## [WHAT THIS TASK INVOLVES]
In this exercise, set down every entry that follows exactly as it appears.
-=-=-=-=-
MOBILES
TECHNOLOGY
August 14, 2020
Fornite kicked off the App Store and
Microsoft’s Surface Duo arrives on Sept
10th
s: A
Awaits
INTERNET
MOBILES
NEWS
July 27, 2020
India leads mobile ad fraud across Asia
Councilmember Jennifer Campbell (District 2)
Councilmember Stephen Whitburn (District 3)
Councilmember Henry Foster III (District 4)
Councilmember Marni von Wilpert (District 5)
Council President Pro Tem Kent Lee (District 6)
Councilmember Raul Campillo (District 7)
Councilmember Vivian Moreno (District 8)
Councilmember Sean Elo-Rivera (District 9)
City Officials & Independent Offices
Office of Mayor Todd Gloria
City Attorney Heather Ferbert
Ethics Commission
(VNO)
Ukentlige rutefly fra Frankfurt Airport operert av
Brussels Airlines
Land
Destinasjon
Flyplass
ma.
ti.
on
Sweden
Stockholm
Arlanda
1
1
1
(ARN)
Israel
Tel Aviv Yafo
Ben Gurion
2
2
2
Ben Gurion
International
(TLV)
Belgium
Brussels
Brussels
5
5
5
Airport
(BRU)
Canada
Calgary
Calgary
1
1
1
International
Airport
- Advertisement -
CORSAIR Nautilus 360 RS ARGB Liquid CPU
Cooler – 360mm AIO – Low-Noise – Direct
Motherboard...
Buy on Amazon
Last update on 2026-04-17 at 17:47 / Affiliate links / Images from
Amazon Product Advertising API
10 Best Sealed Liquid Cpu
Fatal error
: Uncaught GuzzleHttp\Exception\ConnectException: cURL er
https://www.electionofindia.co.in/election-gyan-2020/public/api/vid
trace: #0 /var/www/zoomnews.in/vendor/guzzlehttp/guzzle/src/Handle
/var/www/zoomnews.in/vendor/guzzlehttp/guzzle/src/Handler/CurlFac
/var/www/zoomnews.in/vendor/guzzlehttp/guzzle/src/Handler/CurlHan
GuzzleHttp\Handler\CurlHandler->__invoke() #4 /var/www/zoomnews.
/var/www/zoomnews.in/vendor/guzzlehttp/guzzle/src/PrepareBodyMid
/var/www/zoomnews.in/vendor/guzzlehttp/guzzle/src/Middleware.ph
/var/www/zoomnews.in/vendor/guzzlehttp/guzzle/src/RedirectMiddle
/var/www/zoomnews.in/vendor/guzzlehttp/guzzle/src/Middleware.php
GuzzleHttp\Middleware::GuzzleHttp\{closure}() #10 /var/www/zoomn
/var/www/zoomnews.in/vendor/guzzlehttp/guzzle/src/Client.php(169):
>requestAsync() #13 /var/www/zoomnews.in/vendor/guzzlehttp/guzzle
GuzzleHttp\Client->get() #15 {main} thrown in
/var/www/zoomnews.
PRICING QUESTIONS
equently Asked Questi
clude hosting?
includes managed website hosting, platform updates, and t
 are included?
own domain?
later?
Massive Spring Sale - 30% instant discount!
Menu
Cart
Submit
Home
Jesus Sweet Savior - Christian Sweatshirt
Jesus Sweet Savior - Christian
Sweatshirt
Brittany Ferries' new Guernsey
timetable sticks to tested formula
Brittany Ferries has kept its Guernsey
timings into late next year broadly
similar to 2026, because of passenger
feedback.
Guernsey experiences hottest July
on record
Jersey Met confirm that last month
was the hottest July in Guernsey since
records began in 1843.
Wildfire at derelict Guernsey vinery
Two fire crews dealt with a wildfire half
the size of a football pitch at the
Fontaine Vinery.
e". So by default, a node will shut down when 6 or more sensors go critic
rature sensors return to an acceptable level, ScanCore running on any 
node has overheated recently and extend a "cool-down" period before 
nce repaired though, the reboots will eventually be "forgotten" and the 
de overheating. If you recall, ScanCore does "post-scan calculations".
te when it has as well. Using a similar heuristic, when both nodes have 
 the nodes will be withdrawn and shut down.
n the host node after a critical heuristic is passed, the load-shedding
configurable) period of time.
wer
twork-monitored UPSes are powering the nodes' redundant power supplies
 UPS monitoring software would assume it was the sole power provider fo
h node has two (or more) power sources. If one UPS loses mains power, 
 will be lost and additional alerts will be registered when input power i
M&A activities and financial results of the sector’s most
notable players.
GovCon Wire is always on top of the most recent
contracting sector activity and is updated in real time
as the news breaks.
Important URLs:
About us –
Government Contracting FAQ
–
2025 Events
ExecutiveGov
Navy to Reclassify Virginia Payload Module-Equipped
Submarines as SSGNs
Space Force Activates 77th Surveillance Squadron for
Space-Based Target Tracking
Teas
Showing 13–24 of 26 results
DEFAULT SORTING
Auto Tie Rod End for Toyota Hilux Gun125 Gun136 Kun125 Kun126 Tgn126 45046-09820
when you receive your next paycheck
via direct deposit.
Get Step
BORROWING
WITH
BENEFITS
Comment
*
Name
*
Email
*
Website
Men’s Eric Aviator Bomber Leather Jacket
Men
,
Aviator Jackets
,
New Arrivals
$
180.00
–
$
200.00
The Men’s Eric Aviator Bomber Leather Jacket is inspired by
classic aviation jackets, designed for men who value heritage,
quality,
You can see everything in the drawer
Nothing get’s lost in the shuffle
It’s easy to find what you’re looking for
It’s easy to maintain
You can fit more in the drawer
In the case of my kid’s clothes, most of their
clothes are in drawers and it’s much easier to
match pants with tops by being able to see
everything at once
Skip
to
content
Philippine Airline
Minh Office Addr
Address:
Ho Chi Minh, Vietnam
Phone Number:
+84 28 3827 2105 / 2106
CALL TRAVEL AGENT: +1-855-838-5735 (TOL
-=-=-=-=-
## [RESPONSE]
MOBILES
TECHNOLOGY
August 14, 2020
Fornite kicked off the App Store and
Microsoft’s Surface Duo arrives on Sept
10th
s: A
Awaits
INTERNET
MOBILES
NEWS
July 27, 2020
India leads mobile ad fraud across Asia
Councilmember Jennifer Campbell (District 2)
Councilmember Stephen Whitburn (District 3)
Councilmember Henry Foster III (District 4)
Councilmember Marni von Wilpert (District 5)
Council President Pro Tem Kent Lee (District 6)
Councilmember Raul Campillo (District 7)
Councilmember Vivian Moreno (District 8)
Councilmember Sean Elo-Rivera (District 9)
City Officials & Independent Offices
Office of Mayor Todd Gloria
City Attorney Heather Ferbert
Ethics Commission
(VNO)
Ukentlige rutefly fra Frankfurt Airport operert av
Brussels Airlines
Land
Destinasjon
Flyplass
ma.
ti.
on
Sweden
Stockholm
Arlanda
1
1
1
(ARN)
Israel
Tel Aviv Yafo
Ben Gurion
2
2
2
Ben Gurion
International
(TLV)
Belgium
Brussels
Brussels
5
5
5
Airport
(BRU)
Canada
Calgary
Calgary
1
1
1
International
Airport
- Advertisement -
CORSAIR Nautilus 360 RS ARGB Liquid CPU
Cooler – 360mm AIO – Low-Noise – Direct
Motherboard...
Buy on Amazon
Last update on 2026-04-17 at 17:47 / Affiliate links / Images from
Amazon Product Advertising API
10 Best Sealed Liquid Cpu
Fatal error
: Uncaught GuzzleHttp\Exception\ConnectException: cURL er
https://www.electionofindia.co.in/election-gyan-2020/public/api/vid
trace: #0 /var/www/zoomnews.in/vendor/guzzlehttp/guzzle/src/Handle
/var/www/zoomnews.in/vendor/guzzlehttp/guzzle/src/Handler/CurlFac
/var/www/zoomnews.in/vendor/guzzlehttp/guzzle/src/Handler/CurlHan
GuzzleHttp\Handler\CurlHandler->__invoke() #4 /var/www/zoomnews.
/var/www/zoomnews.in/vendor/guzzlehttp/guzzle/src/PrepareBodyMid
/var/www/zoomnews.in/vendor/guzzlehttp/guzzle/src/Middleware.ph
/var/www/zoomnews.in/vendor/guzzlehttp/guzzle/src/RedirectMiddle
/var/www/zoomnews.in/vendor/guzzlehttp/guzzle/src/Middleware.php
GuzzleHttp\Middleware::GuzzleHttp\{closure}() #10 /var/www/zoomn
/var/www/zoomnews.in/vendor/guzzlehttp/guzzle/src/Client.php(169):
>requestAsync() #13 /var/www/zoomnews.in/vendor/guzzlehttp/guzzle
GuzzleHttp\Client->get() #15 {main} thrown in
/var/www/zoomnews.
PRICING QUESTIONS
equently Asked Questi
clude hosting?
includes managed website hosting, platform updates, and t
 are included?
own domain?
later?
Massive Spring Sale - 30% instant discount!
Menu
Cart
Submit
Home
Jesus Sweet Savior - Christian Sweatshirt
Jesus Sweet Savior - Christian
Sweatshirt
Brittany Ferries' new Guernsey
timetable sticks to tested formula
Brittany Ferries has kept its Guernsey
timings into late next year broadly
similar to 2026, because of passenger
feedback.
Guernsey experiences hottest July
on record
Jersey Met confirm that last month
was the hottest July in Guernsey since
records began in 1843.
Wildfire at derelict Guernsey vinery
Two fire crews dealt with a wildfire half
the size of a football pitch at the
Fontaine Vinery.
e". So by default, a node will shut down when 6 or more sensors go critic
rature sensors return to an acceptable level, ScanCore running on any 
node has overheated recently and extend a "cool-down" period before 
nce repaired though, the reboots will eventually be "forgotten" and the 
de overheating. If you recall, ScanCore does "post-scan calculations".
te when it has as well. Using a similar heuristic, when both nodes have 
 the nodes will be withdrawn and shut down.
n the host node after a critical heuristic is passed, the load-shedding
configurable) period of time.
wer
twork-monitored UPSes are powering the nodes' redundant power supplies
 UPS monitoring software would assume it was the sole power provider fo
h node has two (or more) power sources. If one UPS loses mains power, 
 will be lost and additional alerts will be registered when input power i
M&A activities and financial results of the sector’s most
notable players.
GovCon Wire is always on top of the most recent
contracting sector activity and is updated in real time
as the news breaks.
Important URLs:
About us –
Government Contracting FAQ
–
2025 Events
ExecutiveGov
Navy to Reclassify Virginia Payload Module-Equipped
Submarines as SSGNs
Space Force Activates 77th Surveillance Squadron for
Space-Based Target Tracking
Teas
Showing 13–24 of 26 results
DEFAULT SORTING
Auto Tie Rod End for Toyota Hilux Gun125 Gun136 Kun125 Kun126 Tgn126 45046-09820
when you receive your next paycheck
via direct deposit.
Get Step
BORROWING
WITH
BENEFITS
Comment
*
Name
*
Email
*
Website
Men’s Eric Aviator Bomber Leather Jacket
Men
,
Aviator Jackets
,
New Arrivals
$
180.00
–
$
200.00
The Men’s Eric Aviator Bomber Leather Jacket is inspired by
classic aviation jackets, designed for men who value heritage,
quality,
You can see everything in the drawer
Nothing get’s lost in the shuffle
It’s easy to find what you’re looking for
It’s easy to maintain
You can fit more in the drawer
In the case of my kid’s clothes, most of their
clothes are in drawers and it’s much easier to
match pants with tops by being able to see
everything at once
Skip
to
content
Philippine Airline
Minh Office Addr
Address:
Ho Chi Minh, Vietnam
Phone Number:
+84 28 3827 2105 / 2106
CALL TRAVEL AGENT: +1-855-838-5735 (TOL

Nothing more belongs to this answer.